Key Takeaways
- Strategic investments in Europe, the UK, and the USA are expected to drive revenue growth and enhance S H Kelkar's market presence.
- Operational efficiency improvements and inventory reduction efforts should boost cash flows, potentially reducing net debt and bolstering financial stability.
- Rising raw material prices, European expansion costs, GST delays, and competitive pressures impact S H Kelkar's margins, cash flow, and near-term revenue growth.
Catalysts
About S H Kelkar- Manufactures and supplies fragrances, flavors, and aroma ingredients in India.
- S H Kelkar is expected to benefit from strategic investments in Europe, the UK, and the USA, enhancing product development capabilities and engaging with global MNCs, which could drive revenue growth and increase their market presence in these key geographies.
- The company’s performance is anticipated to improve as they normalize gross margins through price corrections, addressing increased raw material costs, which should positively impact net margins.
- The growing segment of industrial-use ambient fragrances presents a new revenue stream, likely increasing overall revenue and diversifying their product portfolio, potentially leading to higher earnings.
- The recovery of the Global Ingredients segment, driven by structural initiatives and favorable conditions for exports from India, is expected to further accelerate growth, contributing to higher revenue and improved profitability.
- S H Kelkar's operational efficiency improvements and sustained dedication to inventory reduction are expected to enhance cash flows and strengthen the balance sheet, potentially lowering net debt and improving financial stability.
S H Kelkar Future Earnings and Revenue Growth
Assumptions
How have these above catalysts been quantified?- Analysts are assuming S H Kelkar's revenue will grow by 10.5% annually over the next 3 years.
- Analysts assume that profit margins will increase from 0.3% today to 11.4% in 3 years time.
- Analysts expect earnings to reach ₹3.3 billion (and earnings per share of ₹22.81) by about April 2028, up from ₹69.9 million today.
- In order for the above numbers to justify the analysts price target, the company would need to trade at a PE ratio of 22.1x on those 2028 earnings, down from 412.7x today. This future PE is lower than the current PE for the IN Chemicals industry at 25.8x.
- Analysts expect the number of shares outstanding to decline by 0.34% per year for the next 3 years.
- To value all of this in today's terms, we will use a discount rate of 14.15%, as per the Simply Wall St company report.
S H Kelkar Future Earnings Per Share Growth
Risks
What could happen that would invalidate this narrative?- The increase in raw material prices, particularly due to geopolitical uncertainties and environmental factors like droughts in key supply regions, has impacted gross margins and could continue to do so if conditions persist, affecting short-term net earnings.
- The company's European segment faces growth challenges, with the need for significant investment to expand capacity, which could strain cash flows and impact future net margins and revenue.
- Delays in collecting GST refunds and ongoing high inventory levels are contributing to elevated net debt levels, impacting cash flow and increasing financial risk.

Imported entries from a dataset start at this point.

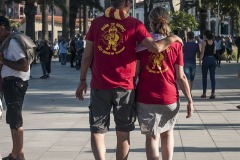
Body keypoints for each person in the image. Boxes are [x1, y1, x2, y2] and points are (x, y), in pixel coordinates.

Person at [75, 0, 182, 159]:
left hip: (100, 85)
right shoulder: (135, 24)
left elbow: (86, 57)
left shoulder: (97, 23)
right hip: (125, 87)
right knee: (123, 133)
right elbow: (155, 48)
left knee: (97, 131)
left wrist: (82, 80)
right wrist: (173, 38)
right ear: (127, 3)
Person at [135, 6, 194, 160]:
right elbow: (181, 77)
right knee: (168, 133)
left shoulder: (142, 46)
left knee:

- A slowdown in demand from large accounts within the domestic market, and potential deferment of new product launches can lead to reduced revenue growth in the near term.
- The competitive intensity within the industry poses a risk to market share retention, potentially affecting long-term revenue and profitability growth.
Valuation
How have all the factors above been brought together to estimate a fair value?- The analysts have a consensus price target of ₹360.0 for S H Kelkar based on their expectations of its future earnings growth, profit margins and other risk factors.
- In order for you to agree with the analyst's consensus, you'd need to believe that by 2028, revenues will be ₹29.0 billion, earnings will come to ₹3.3 billion, and it would be trading on a PE ratio of 22.1x, assuming you use a discount rate of 14.1%.
- Given the current share price of ₹208.43, the analyst price target of ₹360.0 is 42.1% higher.
- We always encourage you to reach your own conclusions though. So sense check these analyst numbers against your own assumptions and expectations based on your understanding of the business and what you believe is probable.
How well do narratives help inform your perspective?
Disclaimer
Warren A.I. is a tool utilizing a Large Language Model (LLM) that ingests data on consensus price targets, forecasted revenue and earnings figures, as well as the transcripts of earnings calls to produce qualitative analysis. The narratives produced by Warren A.I. are general in nature and are based solely on analyst data and publicly-available material published by the respective companies. These scenarios are not indicative of the company's future performance and are exploratory in nature. Simply Wall St has no position in the company(s) mentioned. Simply Wall St may provide the securities issuer or related entities with website advertising services for a fee, on an arm's length basis. These relationships have no impact on the way we conduct our business, the content we host, or how our content is served to users. The price targets and estimates used are consensus data, and do not constitute a recommendation to buy or sell any stock, and they do not take account of your objectives, or your financial situation. Note that Warren A.I.'s analysis may not factor in the latest price-sensitive company announcements or qualitative material.